Exercise prompt – In the SMBO method documentation below, reproduce word for word the passage starting with "self._used_target_function_walltime = 0" and going on through "self._intensifier.reset()".

-------- Document section

Prints all statistics.

Source code in smac/main/smbo.py
def print_stats(self) -> None:
    """Prints all statistics."""
    logger.info(
        "\n"
        f"--- STATISTICS -------------------------------------\n"
        f"--- Incumbent changed: {self.intensifier.incumbents_changed}\n"
        f"--- Submitted trials: {self.runhistory.submitted} / {self._scenario.n_trials}\n"
        f"--- Finished trials: {self.runhistory.finished} / {self._scenario.n_trials}\n"
        f"--- Configurations: {self.runhistory._n_id}\n"
        f"--- Used wallclock time: {round(self.used_walltime)} / {self._scenario.walltime_limit} sec\n"
        "--- Used target function runtime: "
        f"{round(self.used_target_function_walltime, 2)} / {self._scenario.cputime_limit} sec\n"
        "--- Used target function CPU time: "
        f"{round(self.used_target_function_cputime, 2)} / {self._scenario.cputime_limit} sec\n"
        f"----------------------------------------------------"
    )

register_callback #

register_callback(
    callback: Callback, index: int | None = None
) -> None

Registers a callback to be called before, in between, and after the Bayesian optimization loop.

Callback is appended to the list by default.

Parameters#

callback : Callback The callback to be registered. index : int, optional The index at which the callback should be registered. The default is None. If it is None, append the callback to the list.

Source code in smac/main/smbo.py
def register_callback(self, callback: Callback, index: int | None = None) -> None:
    """
    Registers a callback to be called before, in between, and after the Bayesian optimization loop.

    Callback is appended to the list by default.

    Parameters
    ----------
    callback : Callback
        The callback to be registered.
    index : int, optional
        The index at which the callback should be registered. The default is None.
        If it is None, append the callback to the list.
    """
    if index is None:
        index = len(self._callbacks)
    self._callbacks.insert(index, callback)

reset #

reset() -> None

Resets the internal variables of the optimizer, intensifier, and runhistory.

Source code in smac/main/smbo.py
def reset(self) -> None:
    """Resets the internal variables of the optimizer, intensifier, and runhistory."""
    self._used_target_function_walltime = 0
    self._used_target_function_cputime = 0
    self._finished = False

    # We also reset runhistory and intensifier here
    self._runhistory.reset()
    self._intensifier.reset()

save #

save() -> None

Saves the current stats, runhistory, and intensifier.

Source code in smac/main/smbo.py
def save(self) -> None:
    """Saves the current stats, runhistory, and intensifier."""
    path = self._scenario.output_directory

    if path is not None:
        data = {
            "used_walltime": self.used_walltime,
            "used_target_function_walltime": self.used_target_function_walltime,
            "used_target_function_cputime": self.used_target_function_cputime,
            "last_update": time.time(),
            "finished": self._finished,
        }

        # Save optimization data
        with open(str(path / "optimization.json"), "w") as file:
            json.dump(data, file, indent=2, cls=NumpyEncoder)

        # And save runhistory and intensifier
        self._runhistory.save(path / "runhistory.json")
        self._intensifier.save(path / "intensifier.json")

tell #

tell(
    info: TrialInfo, value: TrialValue, save: bool = True
) -> None

Adds the result of a trial to the runhistory and updates the stats object.

----------------
-------- Material provided

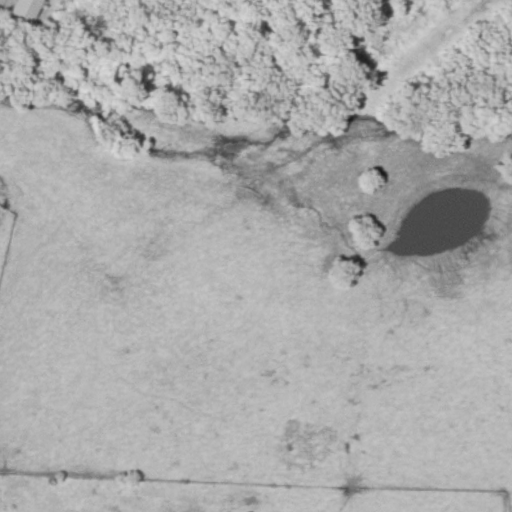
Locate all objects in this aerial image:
building: (25, 10)
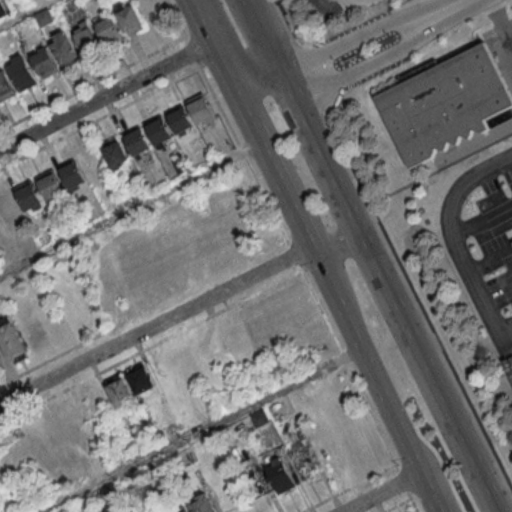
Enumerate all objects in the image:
road: (458, 5)
road: (313, 8)
road: (336, 8)
building: (1, 9)
road: (22, 11)
building: (140, 15)
road: (252, 15)
road: (173, 18)
road: (205, 18)
road: (370, 26)
building: (109, 30)
building: (85, 37)
building: (64, 48)
road: (191, 51)
road: (381, 55)
building: (44, 62)
building: (21, 72)
road: (273, 82)
building: (5, 84)
road: (107, 91)
building: (444, 102)
building: (446, 103)
building: (201, 108)
building: (201, 109)
building: (180, 118)
building: (179, 119)
building: (158, 130)
building: (159, 132)
building: (136, 141)
building: (137, 141)
road: (241, 153)
building: (116, 154)
building: (116, 155)
building: (180, 165)
building: (72, 175)
building: (72, 175)
building: (51, 186)
building: (50, 187)
building: (29, 196)
building: (30, 197)
road: (131, 206)
building: (9, 207)
road: (482, 222)
road: (451, 228)
road: (331, 236)
road: (292, 254)
road: (492, 262)
road: (375, 272)
road: (324, 275)
building: (76, 316)
road: (155, 324)
building: (12, 340)
road: (346, 366)
building: (140, 378)
building: (119, 389)
building: (70, 414)
road: (205, 427)
building: (303, 461)
building: (280, 474)
road: (401, 480)
road: (381, 492)
road: (435, 499)
building: (201, 503)
road: (394, 504)
road: (412, 504)
building: (185, 511)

----------------

Complete response –
self._used_target_function_walltime = 0
    self._used_target_function_cputime = 0
    self._finished = False

    # We also reset runhistory and intensifier here
    self._runhistory.reset()
    self._intensifier.reset()